1/ Morris Chang gave a sobering speech at the TSMC Arizona fab opening ceremony
He proclaimed that "globalization is almost dead" and this is just "the end of the beginning"
Sadly no one listened; no covered the speech
Here's my transcript of what he said in a thread🧵👇
2/ "When I started TSMC back in 1987, I had a dream. Probably because of my background, which up to that point, was primarily America. Probably because of my background, my dream was to build fabs in the United States."
3/ "So, eight years from our start up, we started in 1987, and in 1995, we broke ground in a town called Camas, which is in the state of Washington, just on the border of Oregon, In fact, it's very close to Portland, Oregon."
4/ "We called it Wafertech. It was a well-conceived semiconductor factory. Its technology was completely up to date at that time. It was, I thought, a dream fulfilled."
5/ "However, we ran into cost problems. We ran into people problems. We ran into cultural problems. And before long, the dream fulfilled became a nightmare fulfilled." [nervous laughter from the crowd]
6/ "It took up several years to untangle ourselves from the nightmare. And I decided that I needed to postpone the dream, just postpone, just postpone it…"
7/ "25 years passed and we have a new chairman, Mark Liu. And he happens to share my dream! Now you see a partial, not yet fulfilled, but progress of this dream."
8/ "Incidentally, this ceremony was called the first 'tool-in'. Nobody outside Taiwan understood what that meant, so now it’s called 'opening ceremony'."
9/ "It is a Taiwan custom. I did not understand what the name meant at first, but now, I’ve heard it so many times, I’ve been at 'first tool-in' ceremonies so many times, I now understand what it means.

ENTRIES SUPPLIED:
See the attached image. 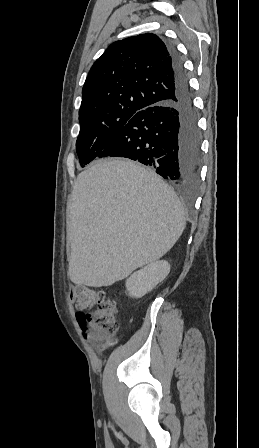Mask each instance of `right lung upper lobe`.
Returning <instances> with one entry per match:
<instances>
[{
	"instance_id": "cb5924a9",
	"label": "right lung upper lobe",
	"mask_w": 259,
	"mask_h": 448,
	"mask_svg": "<svg viewBox=\"0 0 259 448\" xmlns=\"http://www.w3.org/2000/svg\"><path fill=\"white\" fill-rule=\"evenodd\" d=\"M175 76L170 53L155 34L112 43L93 64L82 90L79 115L144 110L171 99Z\"/></svg>"
}]
</instances>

WHAT YOU WILL DO: Can you turn the paragraph beginning "3/ "So, eight years from our start up" in the Morris Chang speech thread into a short bulleted list that keeps its main facts?

SOLUTION:
- TSMC started in 1987.
- Eight years later, in 1995, it broke ground in Camas, Washington.
- Camas sits on the Oregon border, very close to Portland.